▸ EXERCISE INSTRUCTIONS
With the pictures excluded, repeat every entry exactly.

▸ EXTRACTED INFORMATION
[Start of section]
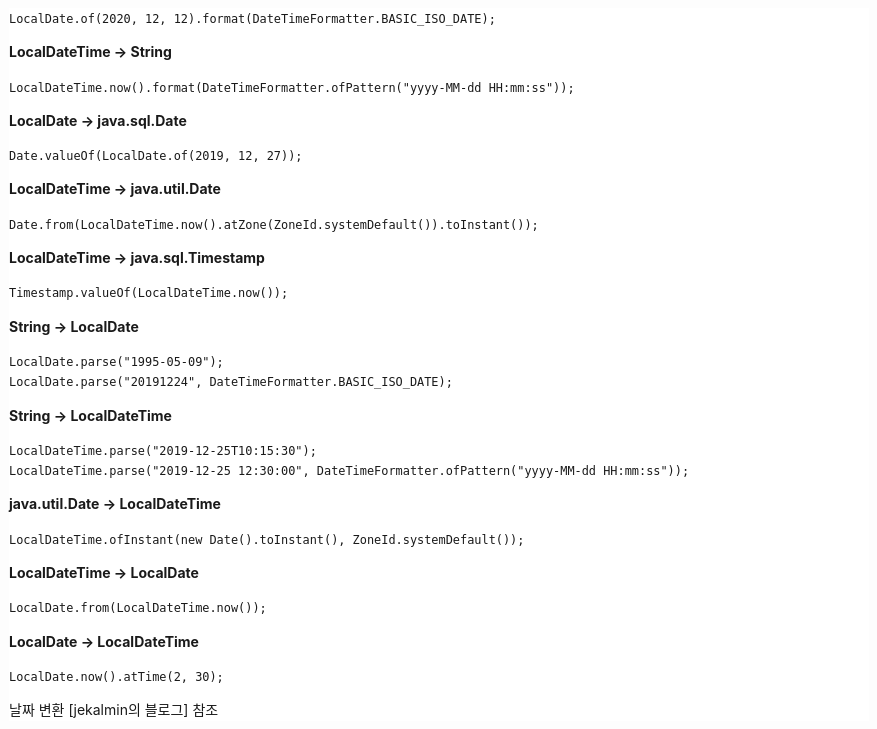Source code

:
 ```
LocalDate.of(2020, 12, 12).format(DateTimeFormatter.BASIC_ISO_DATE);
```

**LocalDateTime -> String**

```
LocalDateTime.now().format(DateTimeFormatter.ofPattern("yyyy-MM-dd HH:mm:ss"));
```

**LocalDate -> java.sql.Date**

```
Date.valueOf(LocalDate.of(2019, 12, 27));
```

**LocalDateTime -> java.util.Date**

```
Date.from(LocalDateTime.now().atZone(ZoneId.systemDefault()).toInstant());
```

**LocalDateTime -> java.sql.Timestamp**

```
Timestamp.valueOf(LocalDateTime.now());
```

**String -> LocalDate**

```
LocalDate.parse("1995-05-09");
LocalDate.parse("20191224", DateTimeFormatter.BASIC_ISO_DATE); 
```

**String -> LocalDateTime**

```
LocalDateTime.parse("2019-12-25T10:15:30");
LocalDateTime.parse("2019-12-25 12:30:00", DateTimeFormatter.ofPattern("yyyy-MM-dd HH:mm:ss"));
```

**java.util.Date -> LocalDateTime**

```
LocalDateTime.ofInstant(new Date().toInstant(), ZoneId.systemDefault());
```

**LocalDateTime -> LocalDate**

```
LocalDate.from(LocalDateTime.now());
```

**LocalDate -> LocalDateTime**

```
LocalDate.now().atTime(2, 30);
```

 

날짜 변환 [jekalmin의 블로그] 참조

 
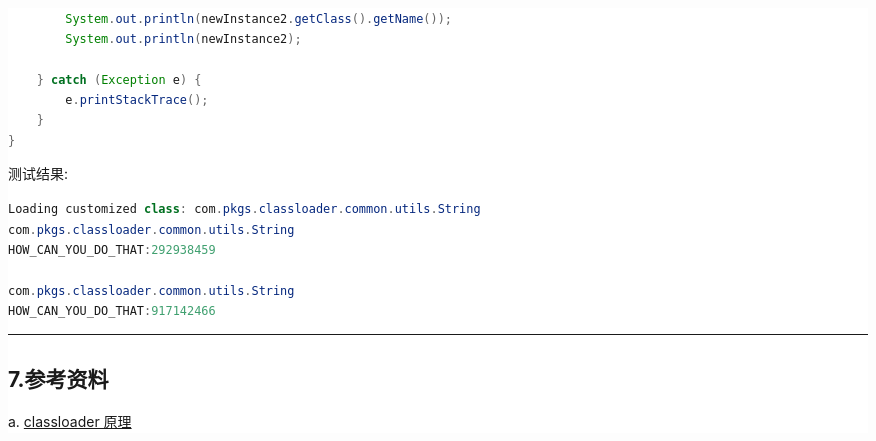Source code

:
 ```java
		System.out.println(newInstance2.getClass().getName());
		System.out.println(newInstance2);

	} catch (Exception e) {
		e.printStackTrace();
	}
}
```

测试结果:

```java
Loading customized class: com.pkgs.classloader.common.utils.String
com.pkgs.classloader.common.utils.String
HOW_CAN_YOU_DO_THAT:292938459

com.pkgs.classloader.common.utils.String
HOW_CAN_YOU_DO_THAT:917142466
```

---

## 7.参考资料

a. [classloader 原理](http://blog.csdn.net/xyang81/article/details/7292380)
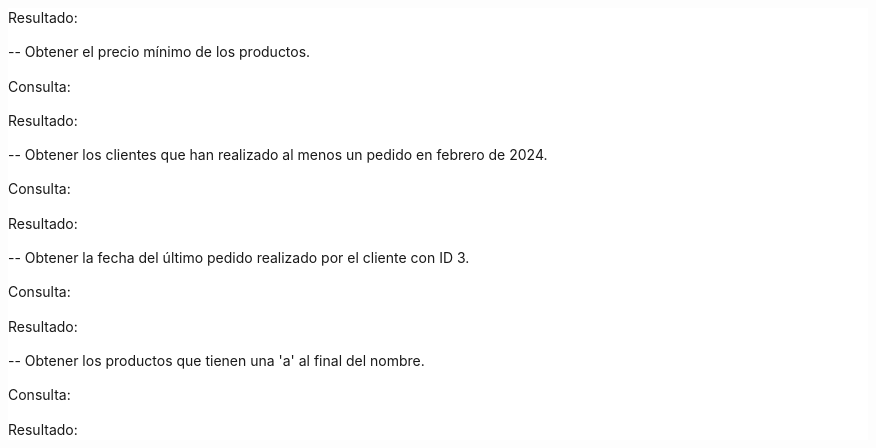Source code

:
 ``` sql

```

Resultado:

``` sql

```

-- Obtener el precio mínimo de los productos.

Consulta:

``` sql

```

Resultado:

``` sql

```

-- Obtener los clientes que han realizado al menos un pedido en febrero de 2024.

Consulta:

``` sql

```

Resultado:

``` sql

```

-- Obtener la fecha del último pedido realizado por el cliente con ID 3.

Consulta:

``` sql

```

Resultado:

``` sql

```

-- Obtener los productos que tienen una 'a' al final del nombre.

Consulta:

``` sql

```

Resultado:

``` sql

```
[End of section]
▸ WRITTEN ANSWER
Source code

:
 ```
LocalDate.of(2020, 12, 12).format(DateTimeFormatter.BASIC_ISO_DATE);
```

**LocalDateTime -> String**

```
LocalDateTime.now().format(DateTimeFormatter.ofPattern("yyyy-MM-dd HH:mm:ss"));
```

**LocalDate -> java.sql.Date**

```
Date.valueOf(LocalDate.of(2019, 12, 27));
```

**LocalDateTime -> java.util.Date**

```
Date.from(LocalDateTime.now().atZone(ZoneId.systemDefault()).toInstant());
```

**LocalDateTime -> java.sql.Timestamp**

```
Timestamp.valueOf(LocalDateTime.now());
```

**String -> LocalDate**

```
LocalDate.parse("1995-05-09");
LocalDate.parse("20191224", DateTimeFormatter.BASIC_ISO_DATE); 
```

**String -> LocalDateTime**

```
LocalDateTime.parse("2019-12-25T10:15:30");
LocalDateTime.parse("2019-12-25 12:30:00", DateTimeFormatter.ofPattern("yyyy-MM-dd HH:mm:ss"));
```

**java.util.Date -> LocalDateTime**

```
LocalDateTime.ofInstant(new Date().toInstant(), ZoneId.systemDefault());
```

**LocalDateTime -> LocalDate**

```
LocalDate.from(LocalDateTime.now());
```

**LocalDate -> LocalDateTime**

```
LocalDate.now().atTime(2, 30);
```

 

날짜 변환 [jekalmin의 블로그] 참조

 
Source code

:
 ```java
		System.out.println(newInstance2.getClass().getName());
		System.out.println(newInstance2);

	} catch (Exception e) {
		e.printStackTrace();
	}
}
```

测试结果:

```java
Loading customized class: com.pkgs.classloader.common.utils.String
com.pkgs.classloader.common.utils.String
HOW_CAN_YOU_DO_THAT:292938459

com.pkgs.classloader.common.utils.String
HOW_CAN_YOU_DO_THAT:917142466
```

---

## 7.参考资料

a. [classloader 原理](http://blog.csdn.net/xyang81/article/details/7292380)
Source code

:
 ``` sql

```

Resultado:

``` sql

```

-- Obtener el precio mínimo de los productos.

Consulta:

``` sql

```

Resultado:

``` sql

```

-- Obtener los clientes que han realizado al menos un pedido en febrero de 2024.

Consulta:

``` sql

```

Resultado:

``` sql

```

-- Obtener la fecha del último pedido realizado por el cliente con ID 3.

Consulta:

``` sql

```

Resultado:

``` sql

```

-- Obtener los productos que tienen una 'a' al final del nombre.

Consulta:

``` sql

```

Resultado:

``` sql

```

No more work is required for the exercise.